Não me recordo, ao certo, de quando comecei a apaixonar-me pelos lugares e pelos momentos que praticamente se marimbam para o andar do relógio

Chaves
Gosto de sítios assim, onde o tempo não corre ao passar. E de pessoas assim, que não correm ao passar. Há alguns anos que, sensivelmente mês sim, mês não, tenho concertos ali. Quando, por um motivo ou outro, esta regularidade se interrompe, sinto falta do lugar, das gentes, das conversas ora mais profundas ora de circunstância. Sinto falta desse tempo que não nos atropela.

Tonda
O que me leva também a Tonda (Tondela, Viseu), a pequena aldeia que sempre me oscilou a memória pelo enorme espectro de experiências entre os banhos no tanque e os castigos da bisavó Flora, com aquele feitio tão mas tão especial que se alastrou pelas gerações seguintes. Tristes circunstâncias dos últimos anos acabaram por ter o condão de me fazer voltar mais vezes e de me dar a oportunidade de conhecer melhor o lugar. Mais ainda: de o cultivar como representação de alguém que me (nos) faz falta. Fui lá com o meu irmão há dias; apertadíssimos de tempo pelos compromissos à ida e à vinda. Mas enquanto estivemos em Tonda com os nossos, à mesma mesa onde se fez a génese desta família, o tempo quase parou. Sabe tão bem…

Aveiro
Não me recordo, ao certo, de quando comecei a apaixonar-me pelos lugares e pelos momentos que praticamente se marimbam para o andar do relógio. Mas não tenho dúvidas de que é uma consequência de anos e anos a deixar-me levar por uma sofreguidão de viver que me faz marcar isto logo a seguir àquilo e sem margens para atraso porque depois há mais e mais e mais ainda. Lembro-me bem, isso sim, da viagem de comboio para Aveiro em que o meu colega e amigo Albano diagnosticou este excesso de actividade como sendo coisa de família: “És tal e qual o teu tio!” Exactamente 20 anos depois de ter terminado a licenciatura, como que para confirmar que a patologia ainda cá paira, estou de volta à Universidade de Aveiro para um-curso-que-é-quase-impossível-conciliar-com-as-outras-mil-coisas-em-que-estou-metido. Sem o Albano, sem o Adriano, sem a Cláudia, sem a Mónica, aquele que supostamente seria o mesmo sítio revelou-se um lugar estranho. E mostrou-me uma vez mais que, por muito que queiramos iludir-nos com ponteiros que giram para trás, o relógio rege-se menos por saudosismos do que pelos novos significados que possamos atribuir aos lugares da nossa vida.

Marte
Novos significados trazem invariavelmente novas ligações, novos caminhos, novos locais. E não é que as viagens mais frenéticas também podem fazer-nos acabar em refúgios em que o tempo, ainda que passando a voar, se reveste de formas que não lhe conhecíamos? Quando surgiu a ideia de dar um concerto de MARTA em Marte a partir do Planetário de Espinho, estava longe de imaginar que os efeitos do Espaço para a alma pudessem ser tão parecidos com os de Chaves ou os de Tonda. Pelo desafio, pela equipa do Centro Multimeios, pela verdadeira família com que trabalho, pelo público que alinhou na missão e esgotou a sala, pela indiscritível energia que ali circulou nessa noite. E pelo ensejo de entrelaçar realidades. Levámos para Marte, e mais além, três passageiros especiais: Quinta, Silva e SPRocha. O poder da arte vive muito de químicas como a que se gerou desde o primeiro momento com estes rappers incríveis que, nos últimos meses, têm feito das ruas de Espinho o palco perfeito para se expressarem. Sou capaz de jurar que, juntos, cancelámos a gravidade e nos deixámos siderar.

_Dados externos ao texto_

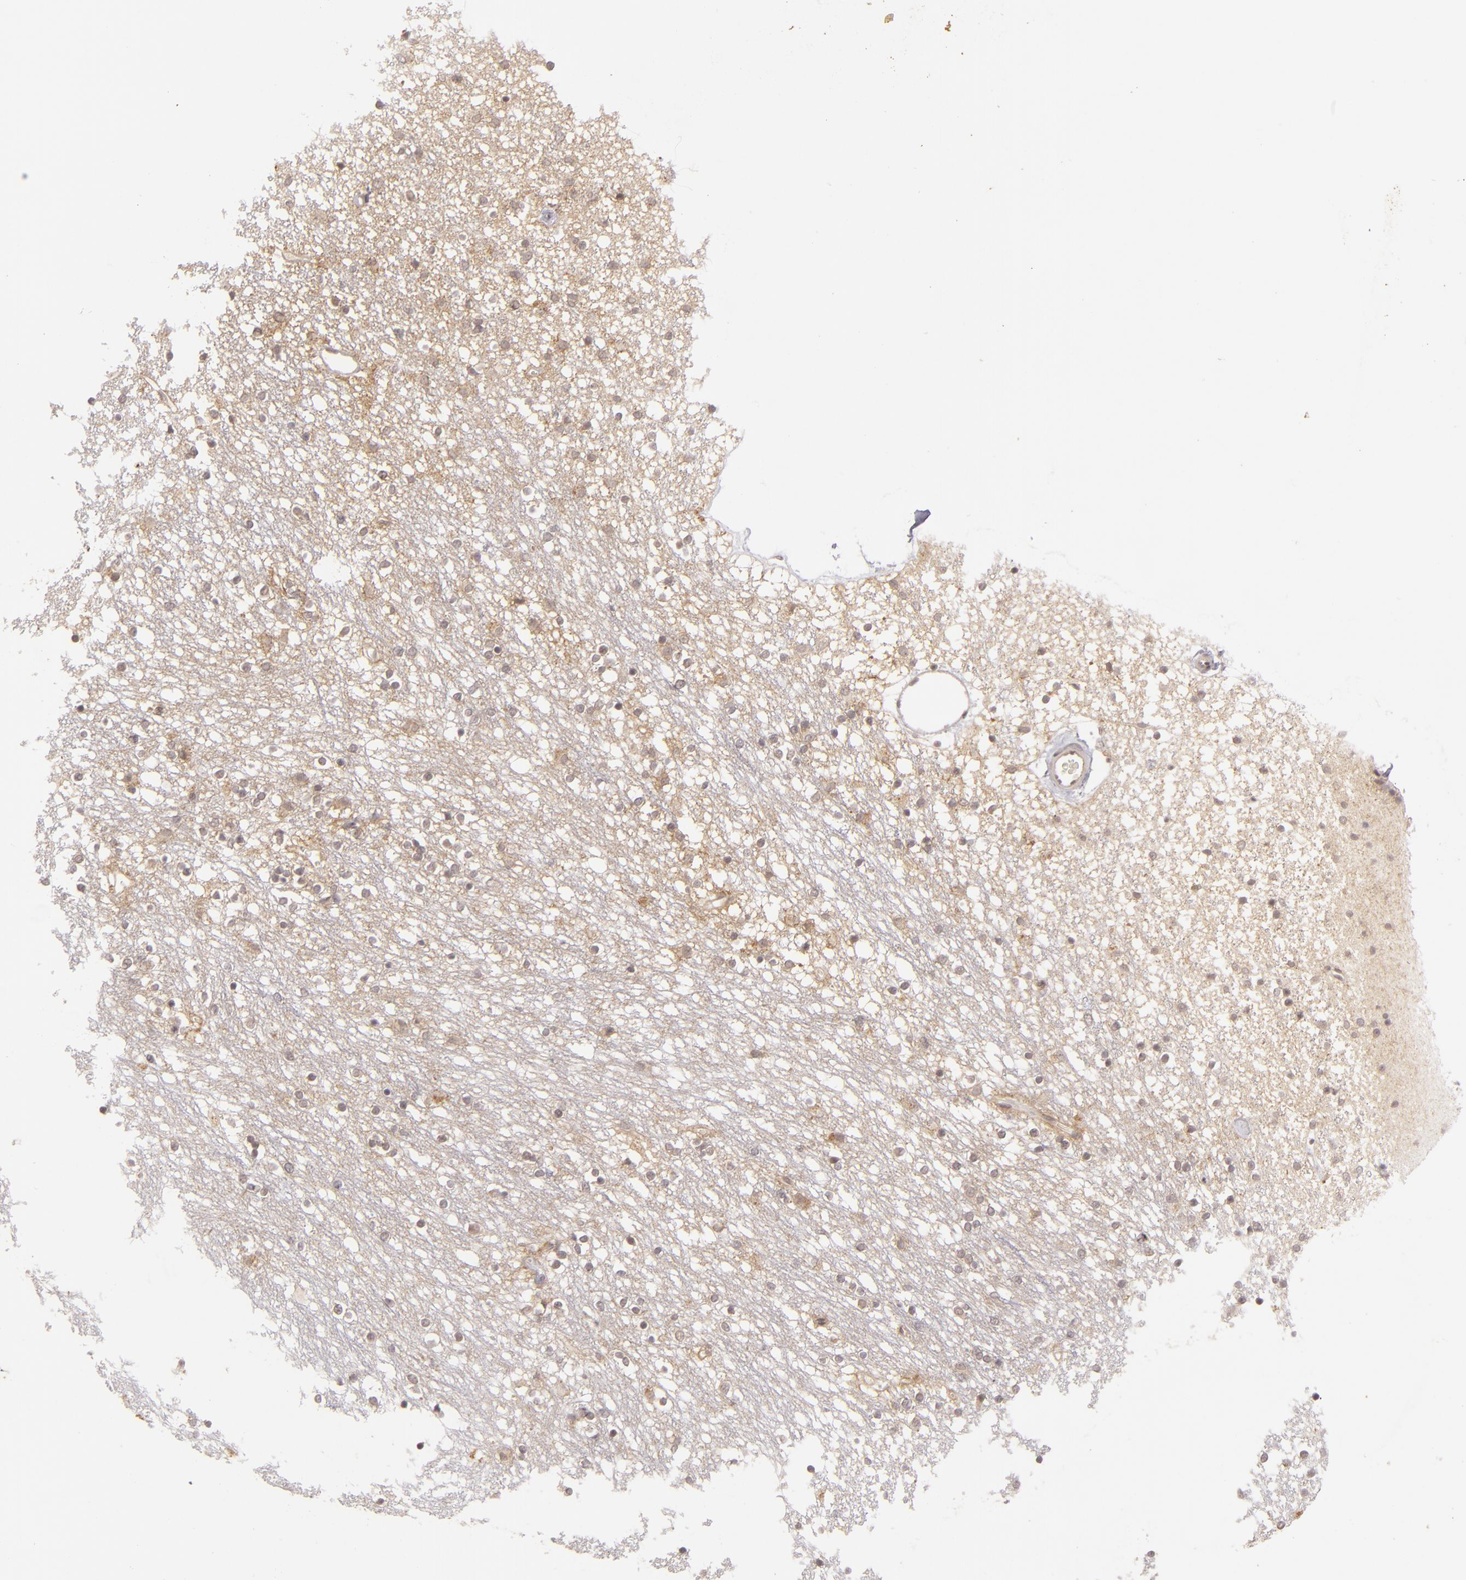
{"staining": {"intensity": "negative", "quantity": "none", "location": "none"}, "tissue": "caudate", "cell_type": "Glial cells", "image_type": "normal", "snomed": [{"axis": "morphology", "description": "Normal tissue, NOS"}, {"axis": "topography", "description": "Lateral ventricle wall"}], "caption": "Glial cells are negative for protein expression in normal human caudate. (Brightfield microscopy of DAB (3,3'-diaminobenzidine) immunohistochemistry (IHC) at high magnification).", "gene": "DFFA", "patient": {"sex": "female", "age": 54}}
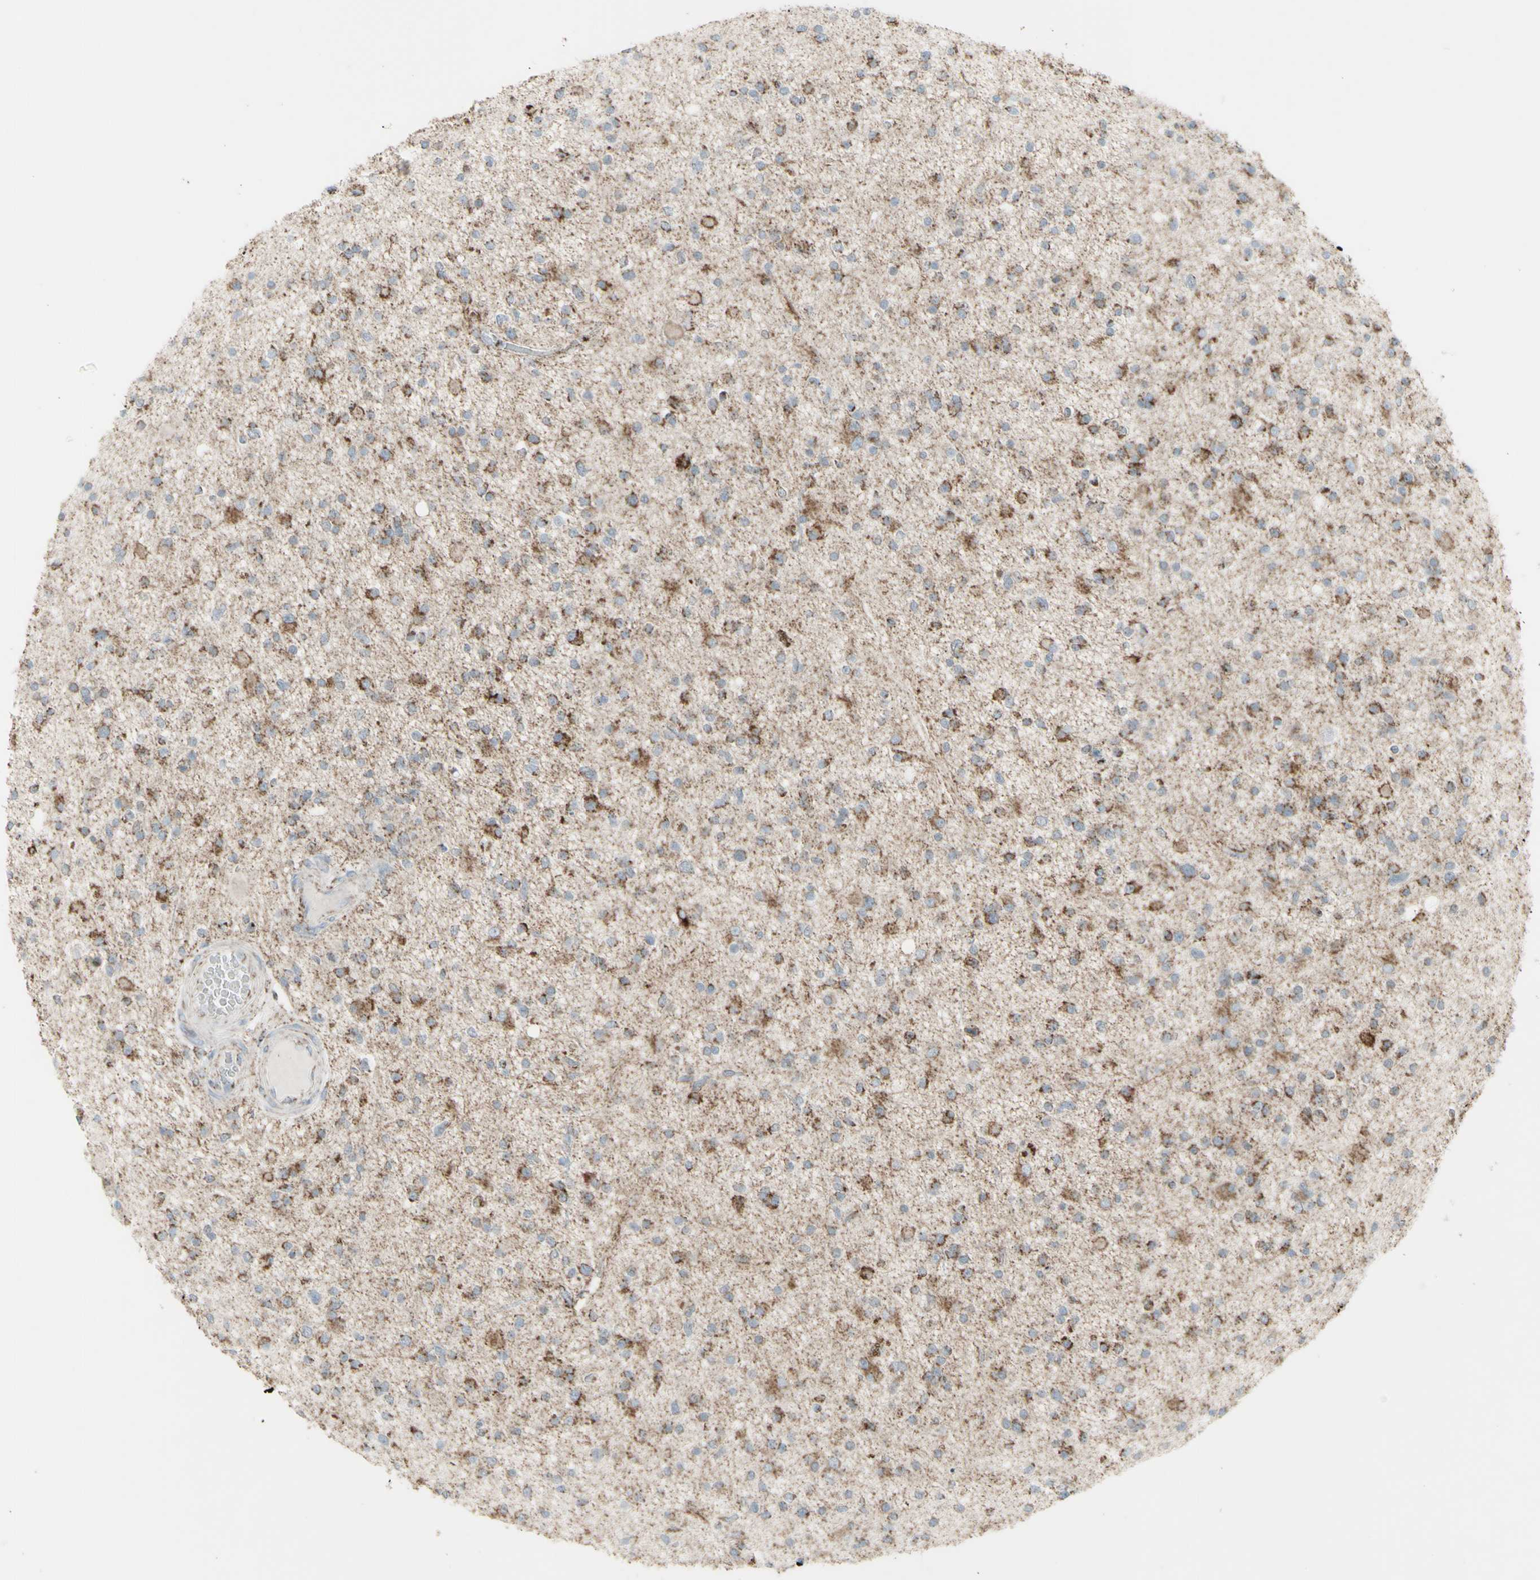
{"staining": {"intensity": "moderate", "quantity": "25%-75%", "location": "cytoplasmic/membranous"}, "tissue": "glioma", "cell_type": "Tumor cells", "image_type": "cancer", "snomed": [{"axis": "morphology", "description": "Glioma, malignant, High grade"}, {"axis": "topography", "description": "Brain"}], "caption": "IHC (DAB) staining of glioma shows moderate cytoplasmic/membranous protein positivity in about 25%-75% of tumor cells. (Brightfield microscopy of DAB IHC at high magnification).", "gene": "PLGRKT", "patient": {"sex": "male", "age": 33}}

Estou de volta à Terra, continua a chover. Nesta viagem regada a temporal já houve tempo para, em directo, qual final Olímpica, rejubilar com a vitória do SPRocha no Red Bull Francamente, a maior batalha nacional de rimas improvisadas. Impressionantes, a lata e a habilidade do “miúdo” num contexto que faria tremer qualquer um. Dou por mim e pelos meus companheiros de viagem eufóricos com o grande feito e felizes por nos termos deixado envolver por tanto talento. Nem sempre é imediato, mas sabem que mais? Ir para lá do óbvio, do formatado e do que nos tentam impor em massa todos os dias é outra daquelas forças que podem iludir o tempo. Permitam-se a ir ver a magnífica performance do SPRocha nesta competição; aproveitem e deliciem-se com o dom do Quinta, do Silva e de todos os outros que tão bem baralham e dão palavras. Eles andam por aí, a rimar à porta de vossa casa ou, no limite, ao virar de um clique no smartphone.